Items in a dataset:
>>>>>

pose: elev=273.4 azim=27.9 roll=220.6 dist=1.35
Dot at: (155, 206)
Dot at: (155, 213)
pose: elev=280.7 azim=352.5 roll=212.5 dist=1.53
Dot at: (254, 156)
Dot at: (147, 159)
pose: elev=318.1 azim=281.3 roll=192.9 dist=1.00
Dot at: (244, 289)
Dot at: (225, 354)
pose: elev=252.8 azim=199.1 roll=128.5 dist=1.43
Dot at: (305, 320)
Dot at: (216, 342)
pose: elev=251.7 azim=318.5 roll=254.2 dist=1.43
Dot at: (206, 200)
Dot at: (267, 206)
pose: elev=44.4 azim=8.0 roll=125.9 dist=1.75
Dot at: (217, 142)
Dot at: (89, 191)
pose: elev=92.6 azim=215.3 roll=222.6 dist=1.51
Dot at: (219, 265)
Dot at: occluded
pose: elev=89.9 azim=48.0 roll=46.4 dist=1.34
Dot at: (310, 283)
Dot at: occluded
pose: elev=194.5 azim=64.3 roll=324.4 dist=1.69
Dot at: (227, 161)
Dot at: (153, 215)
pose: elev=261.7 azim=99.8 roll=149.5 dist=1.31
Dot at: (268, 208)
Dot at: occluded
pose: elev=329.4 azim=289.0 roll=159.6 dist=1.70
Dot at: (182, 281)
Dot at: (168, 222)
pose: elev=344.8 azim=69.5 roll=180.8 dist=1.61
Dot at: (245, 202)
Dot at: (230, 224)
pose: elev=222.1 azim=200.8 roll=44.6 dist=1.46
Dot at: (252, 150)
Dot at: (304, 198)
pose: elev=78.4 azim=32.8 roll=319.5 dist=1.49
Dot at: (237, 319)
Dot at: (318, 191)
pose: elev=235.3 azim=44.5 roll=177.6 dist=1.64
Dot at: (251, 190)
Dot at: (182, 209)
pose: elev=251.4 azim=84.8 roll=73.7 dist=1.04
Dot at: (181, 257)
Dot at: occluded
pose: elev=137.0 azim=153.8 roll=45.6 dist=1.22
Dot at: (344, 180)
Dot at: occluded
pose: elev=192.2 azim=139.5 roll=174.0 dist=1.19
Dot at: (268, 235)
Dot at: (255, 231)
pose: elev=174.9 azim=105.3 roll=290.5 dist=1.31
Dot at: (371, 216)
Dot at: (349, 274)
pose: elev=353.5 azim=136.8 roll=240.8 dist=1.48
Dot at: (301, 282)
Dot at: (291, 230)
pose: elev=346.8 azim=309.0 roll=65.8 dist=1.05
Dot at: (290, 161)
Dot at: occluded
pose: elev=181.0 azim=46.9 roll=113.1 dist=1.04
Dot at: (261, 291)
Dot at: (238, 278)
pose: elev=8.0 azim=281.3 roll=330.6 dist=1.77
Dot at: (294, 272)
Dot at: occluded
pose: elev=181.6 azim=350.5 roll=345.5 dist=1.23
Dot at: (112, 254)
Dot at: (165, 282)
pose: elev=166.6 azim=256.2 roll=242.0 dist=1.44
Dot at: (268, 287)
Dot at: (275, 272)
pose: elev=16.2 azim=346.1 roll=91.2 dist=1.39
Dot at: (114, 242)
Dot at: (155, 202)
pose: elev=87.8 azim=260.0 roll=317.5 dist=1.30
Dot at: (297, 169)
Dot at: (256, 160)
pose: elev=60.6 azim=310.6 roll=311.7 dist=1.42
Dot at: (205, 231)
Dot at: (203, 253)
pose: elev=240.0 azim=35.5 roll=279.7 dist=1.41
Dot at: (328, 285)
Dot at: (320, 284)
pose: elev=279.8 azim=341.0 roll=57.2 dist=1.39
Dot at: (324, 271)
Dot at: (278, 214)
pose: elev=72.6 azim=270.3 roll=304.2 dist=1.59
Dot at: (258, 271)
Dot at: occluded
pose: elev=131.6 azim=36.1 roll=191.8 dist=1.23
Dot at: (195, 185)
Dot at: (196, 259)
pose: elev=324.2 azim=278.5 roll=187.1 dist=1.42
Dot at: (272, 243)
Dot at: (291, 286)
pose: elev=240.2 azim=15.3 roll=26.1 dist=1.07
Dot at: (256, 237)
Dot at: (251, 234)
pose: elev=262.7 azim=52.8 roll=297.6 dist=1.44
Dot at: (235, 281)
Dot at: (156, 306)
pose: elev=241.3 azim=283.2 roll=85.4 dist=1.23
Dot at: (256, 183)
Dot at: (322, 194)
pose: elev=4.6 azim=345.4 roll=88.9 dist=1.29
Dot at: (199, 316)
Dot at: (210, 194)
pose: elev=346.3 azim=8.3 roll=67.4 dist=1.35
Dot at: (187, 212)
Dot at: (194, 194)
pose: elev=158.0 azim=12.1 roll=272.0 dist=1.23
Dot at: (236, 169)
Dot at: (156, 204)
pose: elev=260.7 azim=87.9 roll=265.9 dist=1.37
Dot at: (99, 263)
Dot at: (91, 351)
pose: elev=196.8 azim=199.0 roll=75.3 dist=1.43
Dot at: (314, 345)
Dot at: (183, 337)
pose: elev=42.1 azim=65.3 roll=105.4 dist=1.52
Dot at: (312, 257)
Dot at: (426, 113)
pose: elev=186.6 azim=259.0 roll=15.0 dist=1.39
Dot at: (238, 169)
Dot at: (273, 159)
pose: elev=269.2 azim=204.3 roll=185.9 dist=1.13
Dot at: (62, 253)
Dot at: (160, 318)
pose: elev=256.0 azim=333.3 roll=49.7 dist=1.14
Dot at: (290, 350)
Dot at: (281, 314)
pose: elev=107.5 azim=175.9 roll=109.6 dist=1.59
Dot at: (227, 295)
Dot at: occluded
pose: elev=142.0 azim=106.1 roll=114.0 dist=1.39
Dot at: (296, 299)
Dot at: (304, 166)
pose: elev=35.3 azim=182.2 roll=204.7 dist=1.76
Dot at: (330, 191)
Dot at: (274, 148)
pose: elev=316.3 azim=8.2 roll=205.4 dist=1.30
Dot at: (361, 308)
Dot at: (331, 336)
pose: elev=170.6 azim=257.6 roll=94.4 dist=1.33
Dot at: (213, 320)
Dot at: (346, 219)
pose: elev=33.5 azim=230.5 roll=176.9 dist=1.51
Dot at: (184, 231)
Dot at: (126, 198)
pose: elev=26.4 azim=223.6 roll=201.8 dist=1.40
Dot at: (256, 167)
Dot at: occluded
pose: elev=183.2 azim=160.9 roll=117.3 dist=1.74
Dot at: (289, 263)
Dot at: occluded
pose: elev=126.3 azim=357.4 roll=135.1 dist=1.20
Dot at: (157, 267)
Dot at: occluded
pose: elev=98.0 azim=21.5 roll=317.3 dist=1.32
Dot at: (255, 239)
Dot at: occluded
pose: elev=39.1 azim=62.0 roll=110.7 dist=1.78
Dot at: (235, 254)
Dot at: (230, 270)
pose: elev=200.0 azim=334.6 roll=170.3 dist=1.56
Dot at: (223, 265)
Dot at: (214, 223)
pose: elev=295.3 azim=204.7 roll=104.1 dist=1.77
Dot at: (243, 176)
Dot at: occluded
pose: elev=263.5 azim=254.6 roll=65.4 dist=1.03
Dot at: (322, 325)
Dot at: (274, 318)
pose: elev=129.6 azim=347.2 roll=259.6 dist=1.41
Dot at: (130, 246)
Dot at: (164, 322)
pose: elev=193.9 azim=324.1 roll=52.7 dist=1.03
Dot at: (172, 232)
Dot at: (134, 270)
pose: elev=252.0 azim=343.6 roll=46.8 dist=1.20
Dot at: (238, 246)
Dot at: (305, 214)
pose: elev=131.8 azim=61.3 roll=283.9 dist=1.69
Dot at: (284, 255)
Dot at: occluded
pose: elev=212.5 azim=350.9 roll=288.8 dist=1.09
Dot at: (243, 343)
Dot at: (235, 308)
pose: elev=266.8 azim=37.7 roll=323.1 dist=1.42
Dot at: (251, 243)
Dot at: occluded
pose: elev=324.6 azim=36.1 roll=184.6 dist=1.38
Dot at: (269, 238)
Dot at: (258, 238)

<<<<<

Instructions for the task:
Repeat word for word the material above, from the line with "pose: elev=107.5 azim=175.9" up to and including the line with "Dot at: (346, 219)".

Exercise solution:
pose: elev=107.5 azim=175.9 roll=109.6 dist=1.59
Dot at: (227, 295)
Dot at: occluded
pose: elev=142.0 azim=106.1 roll=114.0 dist=1.39
Dot at: (296, 299)
Dot at: (304, 166)
pose: elev=35.3 azim=182.2 roll=204.7 dist=1.76
Dot at: (330, 191)
Dot at: (274, 148)
pose: elev=316.3 azim=8.2 roll=205.4 dist=1.30
Dot at: (361, 308)
Dot at: (331, 336)
pose: elev=170.6 azim=257.6 roll=94.4 dist=1.33
Dot at: (213, 320)
Dot at: (346, 219)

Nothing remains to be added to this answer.